Our study demonstrated that diagnostic performances of SWI, T1 mapping, and T2 mapping to detect IMH in STEMI patients were excellent. The SIremote-infarct values from all the 3 sequences were significantly different between IMH and non-IMH groups. These results showed that the hypointense core of the infarct zone was clearly distinguishable from the normal myocardium as shown in previous studies.[7,8] Our study showed that SNR and rSNRremote-IMH values from the T1 and T2 mapping data were higher than those from the SWI data. However, diagnostic performances of all 3 techniques did not show any significant differences, both quantitatively or qualitatively. This suggested that SWI was highly sensitive in detecting the phase change of small-sized structures.[3] Therefore, small-size IMH can be easily identified on the SWI compared to the T1/T2 mapping images despite longer breath-holding time. These results suggested that SWI can be used to quantify the size of IMH and assess prognosis of STEMI patients with IMH.

Conclusion

SWI is a feasible method with excellent diagnostic performance in detecting IMH among patients with STEMI. It is comparable with T1/T2 mapping for estimating IMH and can serve as an alternative when T2* images are not available.

Keywords

Susceptibility-weighted Imaging, T1 mapping, T2 mapping, Intramyocardial Hemorrhage, Cardiac Magnetic Resonance

Acknowledgements

No acknowledgement found.

References

[1]. Ferre-Vallverdu M, Sanchez-Lacuesta E, Plaza-Lopez D, et al. Prognostic value and clinical predictors of intramyocardial hemorrhage measured by CMR T2* sequences in STEMI. Int J Cardiovasc Imaging. 2021, 37(5):1735-44.

[2]. Assimopoulos S, Shie N, Ramanan V, et al. Hemorrhage promotes chronic adverse remodeling in acute myocardial infarction: a T1, T2 and BOLD study. NMR in Biomedicine. 2021, 34(1):e4404.

[3]. Kidambi A, Biglands JD, Higgins DM, et al. Susceptibility-weighted cardiovascular magnetic resonance in comparison to T2 and T2 star imaging for detection of intramyocardial hemorrhage following acute myocardial infarction at 3 Tesla. J Cardiovasc Magn Reson. 2014, 16(1):86.

[4]. Bulluck H, Rosmini S, Abdel-Gadir A, et al. Diagnostic performance of T1 and T2 mapping to detect intramyocardial hemorrhage in reperfused ST-segment elevation myocardial infarction (STEMI) patients. J Magn Reson Imaging. 2017, 46(3):877-86.
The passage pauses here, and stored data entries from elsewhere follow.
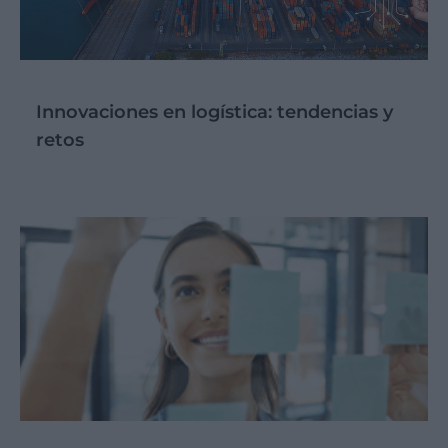
Innovaciones en logística: tendencias y
retos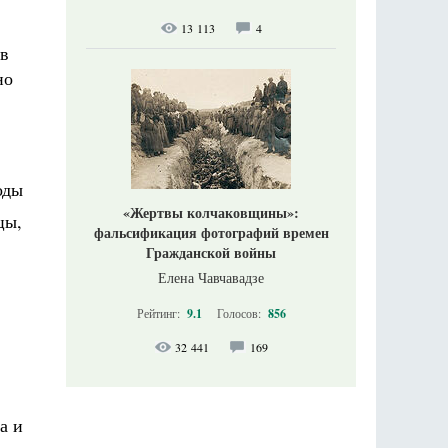
13 113
4
 в
но
оды
«Жертвы колчаковщины»:
цы,
фальсификация фотографий времен
Гражданской войны
Елена Чавчавадзе
Рейтинг:
9.1
Голосов:
856
32 441
169
а и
[5]. Goldfarb JW, Hasan U, Zhao W, et al. Magnetic resonance susceptibility weighted phase imaging for the assessment of reperfusion intramyocardial hemorrhage. Magn Reson Med. 2014, 71(3):1210-20.

[6]. Kellman P, Hansen MS. T1-mapping in the heart: accuracy and precision. Journal of cardiovascular magnetic resonance. 2014, 16(1):1-20.

[7]. O'Regan DP, Ahmed R, Karunanithy N, et al. Reperfusion hemorrhage following acute myocardial infarction: assessment with T2* mapping and effect on measuring the area at risk. Radiology. 2009, 250:916-22.

[8]. Kali A, Tang RL, Kumar A, et al. Detection of acute reperfusion myocardial hemorrhage with cardiac MR imaging: T2 versus T2. Radiology. 2013, 269(2):387.

Figures

CMR images of a STEMI patients with IMH presentation after receiving PCI therapy. IMH is presented as an hypointense core within a hyperintense area in the LGE image (A) and as a crescent-shaped hypointense region at the inferior and lateral walls in the T2* map (B and C). The same hypointense and hyperintense areas are shown in the SWI (D), phase (E), magnitude (F), MIP(G), T1 map (H and I), and T2 map (J and K) images with the red or black arrow indicating IMH in the myocardial infarction.

Bar plots show SI values for the infarct myocardium and the remote myocardium from the three MRI sequences.

ROC curve analysis shows the diagnostic performances of the three MRI sequences to accurately detect IMH in STEMI patients. (A) Quantitative ROC curve analysis; (B) Qualitative ROC curve analysis.